BONE METABOLISM IN OBESITY
Location: Grand Forks Human Nutrition Research Center
Title: Blocking antibody to the beta-subunit of FSH prevents bone loss by inhibiting bone resorption and stimulating bone synthesis
| Zhu, Ling-Ling - |
| Blair, Harry - |
| Yuen, Tony - |
| Latif, Rauf - |
| Guo, Lida - |
| Tourkova, Irina - |
| Li, Jianhua - |
| Davies, Terry - |
| Sun, Li - |
| Bian, Zhuan - |
| Rosen, Clifford - |
| Zallone, Alberta - |
| New, Maria - |
| Zaidi, Mone - |
Submitted to: Proceedings of the National Academy of Sciences
Publication Type: Peer Reviewed Journal
Publication Acceptance Date: July 25, 2012
Publication Date: August 20, 2012
Citation: Zhu, L., Blair, H.C., Cao, J.J., Yuen, T., Latif, R., Guo, L., Tourkova, I.L., Li, J., Davies, T.F., Sun, L., Bian, Z., Rosen, C., Zallone, A., New, M.I., Zaidi, M. 2012. Blocking antibody to the beta-subunit of FSH prevents bone loss by inhibiting bone resorption and stimulating bone synthesis. Proceedings of the National Academy of Sciences. 109(36):14574-14579.

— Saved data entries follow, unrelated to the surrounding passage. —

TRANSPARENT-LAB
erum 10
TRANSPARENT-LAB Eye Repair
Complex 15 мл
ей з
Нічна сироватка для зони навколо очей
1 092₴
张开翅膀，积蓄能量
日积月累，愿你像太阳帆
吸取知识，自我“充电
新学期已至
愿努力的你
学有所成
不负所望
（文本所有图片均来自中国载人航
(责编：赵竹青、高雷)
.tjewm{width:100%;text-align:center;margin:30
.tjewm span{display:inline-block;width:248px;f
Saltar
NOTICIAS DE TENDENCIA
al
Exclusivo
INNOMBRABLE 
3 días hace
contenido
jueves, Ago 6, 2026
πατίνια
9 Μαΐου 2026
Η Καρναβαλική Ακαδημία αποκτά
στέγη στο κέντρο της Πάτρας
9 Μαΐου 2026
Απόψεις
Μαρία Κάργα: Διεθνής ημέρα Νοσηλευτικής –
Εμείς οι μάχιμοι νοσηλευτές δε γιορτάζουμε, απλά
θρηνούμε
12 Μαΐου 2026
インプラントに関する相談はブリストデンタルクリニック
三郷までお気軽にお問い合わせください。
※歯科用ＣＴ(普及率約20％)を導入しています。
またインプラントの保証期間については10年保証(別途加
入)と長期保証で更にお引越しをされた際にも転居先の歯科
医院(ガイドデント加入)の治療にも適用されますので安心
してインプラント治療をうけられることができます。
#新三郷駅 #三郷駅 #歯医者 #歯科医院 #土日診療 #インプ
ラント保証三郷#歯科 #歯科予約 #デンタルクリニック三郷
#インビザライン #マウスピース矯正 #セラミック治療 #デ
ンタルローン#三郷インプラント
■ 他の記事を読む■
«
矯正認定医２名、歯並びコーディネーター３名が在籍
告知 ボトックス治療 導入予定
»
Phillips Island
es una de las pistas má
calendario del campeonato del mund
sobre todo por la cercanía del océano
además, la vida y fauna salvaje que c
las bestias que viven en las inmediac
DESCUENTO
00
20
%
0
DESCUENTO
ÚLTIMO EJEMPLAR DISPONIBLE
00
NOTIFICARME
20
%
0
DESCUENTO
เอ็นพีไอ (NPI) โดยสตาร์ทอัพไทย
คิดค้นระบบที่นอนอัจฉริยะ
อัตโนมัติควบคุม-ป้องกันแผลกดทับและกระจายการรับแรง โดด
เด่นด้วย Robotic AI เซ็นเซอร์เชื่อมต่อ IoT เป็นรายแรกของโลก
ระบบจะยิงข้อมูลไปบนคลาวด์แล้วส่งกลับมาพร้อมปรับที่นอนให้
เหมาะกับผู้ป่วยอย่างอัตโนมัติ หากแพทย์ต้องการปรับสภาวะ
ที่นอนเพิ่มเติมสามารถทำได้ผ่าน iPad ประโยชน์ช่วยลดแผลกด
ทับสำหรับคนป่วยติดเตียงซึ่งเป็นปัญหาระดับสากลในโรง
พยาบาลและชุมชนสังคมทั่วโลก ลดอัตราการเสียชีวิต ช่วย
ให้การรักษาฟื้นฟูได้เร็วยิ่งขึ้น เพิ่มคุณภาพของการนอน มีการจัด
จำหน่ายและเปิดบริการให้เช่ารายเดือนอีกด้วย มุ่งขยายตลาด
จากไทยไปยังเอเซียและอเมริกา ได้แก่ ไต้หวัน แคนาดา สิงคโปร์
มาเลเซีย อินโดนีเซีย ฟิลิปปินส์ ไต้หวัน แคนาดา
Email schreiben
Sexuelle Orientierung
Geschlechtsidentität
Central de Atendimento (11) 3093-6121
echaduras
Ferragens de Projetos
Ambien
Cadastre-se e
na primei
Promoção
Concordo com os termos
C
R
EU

Interpretive Summary: Hyperthyroidism is accompanied by worsening osteoporosis. Elevated thyroid hormone levels are a major contributor of the bone loss in hyperthyroidism. Serum thyroid hormone suppresses the production of thyroid stimulating hormone (TSH). TSH is low in hyperthyroid states and directly affects bone metabolism. Mice lacking the TSH receptor (TSHR) have significant bone loss. We show that TSHR-deficient mice have greater bone loss in hyperthyroid state than wild type controls. Our data suggest that TSH plays an important role in bone metabolism.
Low estrogen levels undoubtedly underlie menopausal bone thinning. However, rapid and profuse bone loss begins three years prior to the last menstrual period, when serum estrogen is relatively normal. We have shown that the pituitary hormone FSH, the levels of which are high during the late peri-menopause, directly stimulates bone resorption by osteoclasts. Here, we generated and characterized a polyclonal antibody to a 13 amino acid long peptide sequence within the receptor-binding domain of the FSH beta-subunit. We show that the FSH antibody binds FSH specifically and blocks its action on osteoclast formation in vitro. When injected into ovariectomized mice, the FSH antibody attenuates bone loss significantly not only by inhibiting bone resorption, but also by stimulating bone formation, a yet uncharacterized action of FSH that we report herein. Mesenchymal cells isolated from mice treated with the FSH antibody show greater osteoblast precursor colony counts, similarly to mesenchymal cells isolated from FSHR-/- mice. This suggests that FSH negatively regulates osteoblast number. We confirm that this action is mediated by signaling-efficient FSHRs present on mesenchymal stem cells. Overall, the data prompt the future development of an FSH-blocking agent as a means of uncoupling bone formation and bone resorption to a therapeutic advantage in humans.